User:Jorge E. Buendia Buendia/Notebook/iGEM UNAM-Genomics-Mexico/2010/07/02

July 2nd, 2010

1. Make XbaI-PstI double restriction to GFP BBa_K145015 (74 min) extracted by PCR.

Double restriction methods XbaI and PstI (DNA 10 ul, Total volume 30 ul):

DNA -> 10 ul

Buffer 3 -> 3 ul (10% of total volume)

BSA (required by SpeI) -> 1 ul

PstI -> 1.5 ul

XbaI -> 1.5 ul

HPLC -> 13 ul (to complete total volume of 30ul)

Incubate at 37ºC overnight

2. Inactivate enzyme from XbaI-PstI double restriction to GFP E0240, made on July 1st. 80ºC for 20 min.

3. Dephosphate p30-MinBP PstI-SpeI, this plasmid will be ligated to GFP E0240 XbaI-PstI. Incubate 20 min at 37ºC and 10 min at 65ºC:

DNA -> 15ul

Buffer -> 3ul

Phophatase -> 1ul

HPLC -> 11ul

Total volume: 30ul

4. Inactivate enzyme from XbaI-PstI double restriction to GFP BBa_K145015 (74 min), 80ºC for 20 min.

5. Run gel to verify parts to be ligated:

1. Dephosphated p30-MinBP SpeI-PstI
2. GFP E0240 XbaI-PstI
3. Dephosphated backbone pSB3K3 EcoRI-PstI
4. Blue Promoter (extracted by PCR) EcoRI-SpeI
5. GFP BBa_K145015 (74 min) XbaI-PstI
6. Dephosphated p18 XbaI-PstI

GEL WAS A TOTAL FAIL, but I’ll even do ligations.

Stored items:

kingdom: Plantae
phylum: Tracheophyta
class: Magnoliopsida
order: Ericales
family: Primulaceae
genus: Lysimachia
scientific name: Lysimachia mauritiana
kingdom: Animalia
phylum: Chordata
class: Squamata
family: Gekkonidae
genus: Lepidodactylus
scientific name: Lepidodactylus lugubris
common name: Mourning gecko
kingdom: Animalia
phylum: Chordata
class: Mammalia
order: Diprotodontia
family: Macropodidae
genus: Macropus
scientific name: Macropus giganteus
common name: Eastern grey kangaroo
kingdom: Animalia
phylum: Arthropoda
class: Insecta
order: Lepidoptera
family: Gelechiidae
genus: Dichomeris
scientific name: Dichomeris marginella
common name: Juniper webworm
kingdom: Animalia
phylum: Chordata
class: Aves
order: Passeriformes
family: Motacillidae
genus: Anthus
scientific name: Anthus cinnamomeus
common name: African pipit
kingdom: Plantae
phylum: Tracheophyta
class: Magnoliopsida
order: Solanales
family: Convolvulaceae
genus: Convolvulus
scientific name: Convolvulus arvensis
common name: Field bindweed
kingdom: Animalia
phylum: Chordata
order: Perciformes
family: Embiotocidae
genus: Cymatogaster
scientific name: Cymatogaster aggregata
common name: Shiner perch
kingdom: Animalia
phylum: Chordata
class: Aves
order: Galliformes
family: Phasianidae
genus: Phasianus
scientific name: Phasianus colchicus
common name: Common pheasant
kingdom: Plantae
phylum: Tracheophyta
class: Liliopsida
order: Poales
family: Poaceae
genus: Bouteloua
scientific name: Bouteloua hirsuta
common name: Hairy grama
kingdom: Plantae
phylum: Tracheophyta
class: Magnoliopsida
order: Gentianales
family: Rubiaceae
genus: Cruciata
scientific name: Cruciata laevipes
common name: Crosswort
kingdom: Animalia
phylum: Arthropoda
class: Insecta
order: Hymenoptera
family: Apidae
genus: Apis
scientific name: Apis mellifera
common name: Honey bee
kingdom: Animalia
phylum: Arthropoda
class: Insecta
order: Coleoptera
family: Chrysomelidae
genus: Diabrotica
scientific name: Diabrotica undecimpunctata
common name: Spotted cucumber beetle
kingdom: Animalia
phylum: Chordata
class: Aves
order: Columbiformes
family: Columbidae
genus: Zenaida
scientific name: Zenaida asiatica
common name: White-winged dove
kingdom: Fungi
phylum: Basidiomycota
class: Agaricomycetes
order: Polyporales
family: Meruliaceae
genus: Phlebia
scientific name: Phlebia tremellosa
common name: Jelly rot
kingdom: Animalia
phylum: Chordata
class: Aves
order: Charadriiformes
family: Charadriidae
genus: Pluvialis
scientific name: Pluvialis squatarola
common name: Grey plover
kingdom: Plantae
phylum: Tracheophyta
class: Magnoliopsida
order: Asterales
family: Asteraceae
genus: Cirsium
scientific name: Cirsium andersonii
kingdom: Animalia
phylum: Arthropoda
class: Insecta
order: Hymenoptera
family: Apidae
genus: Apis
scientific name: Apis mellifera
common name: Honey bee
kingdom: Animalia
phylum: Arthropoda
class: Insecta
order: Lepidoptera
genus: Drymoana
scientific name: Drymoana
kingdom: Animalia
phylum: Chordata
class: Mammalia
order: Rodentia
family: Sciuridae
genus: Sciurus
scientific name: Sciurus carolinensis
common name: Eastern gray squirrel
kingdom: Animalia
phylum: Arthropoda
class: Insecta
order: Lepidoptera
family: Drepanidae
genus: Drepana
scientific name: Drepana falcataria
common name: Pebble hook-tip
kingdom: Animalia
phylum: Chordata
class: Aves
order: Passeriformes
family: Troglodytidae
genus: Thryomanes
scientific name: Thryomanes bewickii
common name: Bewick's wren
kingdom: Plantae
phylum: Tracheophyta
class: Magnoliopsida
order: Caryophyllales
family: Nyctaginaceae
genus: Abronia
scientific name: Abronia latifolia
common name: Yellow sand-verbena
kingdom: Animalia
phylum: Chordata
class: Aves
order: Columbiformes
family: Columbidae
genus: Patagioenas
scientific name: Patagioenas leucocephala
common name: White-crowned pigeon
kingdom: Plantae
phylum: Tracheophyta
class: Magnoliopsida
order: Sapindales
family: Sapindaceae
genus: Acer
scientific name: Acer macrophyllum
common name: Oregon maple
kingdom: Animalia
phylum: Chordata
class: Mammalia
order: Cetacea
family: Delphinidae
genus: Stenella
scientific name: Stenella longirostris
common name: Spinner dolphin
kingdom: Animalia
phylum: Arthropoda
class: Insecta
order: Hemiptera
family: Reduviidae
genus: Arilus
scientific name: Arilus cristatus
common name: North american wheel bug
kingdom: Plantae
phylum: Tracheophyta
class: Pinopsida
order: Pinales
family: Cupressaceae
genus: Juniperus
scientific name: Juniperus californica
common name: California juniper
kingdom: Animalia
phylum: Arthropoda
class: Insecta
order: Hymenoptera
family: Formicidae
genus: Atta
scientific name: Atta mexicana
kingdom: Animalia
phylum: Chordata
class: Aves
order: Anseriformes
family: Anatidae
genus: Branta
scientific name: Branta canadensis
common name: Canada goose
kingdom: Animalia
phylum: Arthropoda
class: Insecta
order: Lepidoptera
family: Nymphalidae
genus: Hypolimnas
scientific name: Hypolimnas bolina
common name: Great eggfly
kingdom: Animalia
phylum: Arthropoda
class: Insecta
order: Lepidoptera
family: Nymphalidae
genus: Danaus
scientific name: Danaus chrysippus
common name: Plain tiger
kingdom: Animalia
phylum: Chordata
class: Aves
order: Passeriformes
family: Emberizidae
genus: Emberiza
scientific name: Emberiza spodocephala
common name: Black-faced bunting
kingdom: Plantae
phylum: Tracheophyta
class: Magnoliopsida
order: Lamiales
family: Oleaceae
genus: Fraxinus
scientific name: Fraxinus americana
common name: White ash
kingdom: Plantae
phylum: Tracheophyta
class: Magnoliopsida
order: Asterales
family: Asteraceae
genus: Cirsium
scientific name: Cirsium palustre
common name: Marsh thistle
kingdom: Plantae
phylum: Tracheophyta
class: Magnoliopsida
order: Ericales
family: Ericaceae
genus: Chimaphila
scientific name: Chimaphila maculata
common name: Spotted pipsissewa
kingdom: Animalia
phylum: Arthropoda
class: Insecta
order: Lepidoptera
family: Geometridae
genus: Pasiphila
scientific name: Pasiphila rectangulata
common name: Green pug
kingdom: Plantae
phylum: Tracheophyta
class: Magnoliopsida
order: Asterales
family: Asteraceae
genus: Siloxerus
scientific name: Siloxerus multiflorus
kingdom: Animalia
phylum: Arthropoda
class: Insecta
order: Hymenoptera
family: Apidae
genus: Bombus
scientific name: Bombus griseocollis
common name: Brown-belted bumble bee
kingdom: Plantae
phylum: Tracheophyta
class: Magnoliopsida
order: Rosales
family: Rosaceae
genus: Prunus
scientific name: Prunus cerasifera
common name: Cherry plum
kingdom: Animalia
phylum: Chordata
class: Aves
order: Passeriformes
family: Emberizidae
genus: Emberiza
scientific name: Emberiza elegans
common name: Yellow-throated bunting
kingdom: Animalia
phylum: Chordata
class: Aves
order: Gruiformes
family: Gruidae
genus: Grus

Problems to work on:
a) Answer these questions about the July 2nd, 2010 notebook entry above.
(i) How much HPLC goes into the XbaI-PstI double restriction of GFP BBa_K145015?
(ii) At what temperature and for how long is the enzyme from the XbaI-PstI double restriction of GFP E0240 inactivated?
(iii) With which two enzymes was the dephosphated backbone pSB3K3 in the gel cut?
b) Write the next part of the July 2nd, 2010 notebook entry, starting after its final line.

Task results:
a)
(i) 13 ul
(ii) 80ºC for 20 min
(iii) EcoRI and PstI

b)
6. Make ligations:

1. Dephosphated p30-MinBP SpeI-PstI (3ul) + GFP E0240 XbaI-PstI (6ul)

4. Dephosphated backbone plasmid pSB3K3 EcoRI-PstI restriction (3ul) + Blue Promoter EcoRI-SpeI restriction (5ul) + GFP BBa_K145015 XbaI-PstI restriction (5ul)

5. Dephosphated plasmid 18 XbaI-PstI restriction (3ul) + GFP BBa_K145015 XbaI-PstI restriction (5ul)

Ligation methods (Total volume 20ul):

DNA -> Depends on concentration

Buffer for T4 DNA ligase 10X -> 2ul (Final concentration 10%)

T4 DNA ligase -> 1ul

HPLC -> Complete total volume (20ul)

Incubate overnight at 16ºC

Mix well (vortex) buffer and reaction tubes.

7. Replate transformation Backbone pSB3K3 + Blue Promoter + GFP E0240, this transformation was done on June 29th.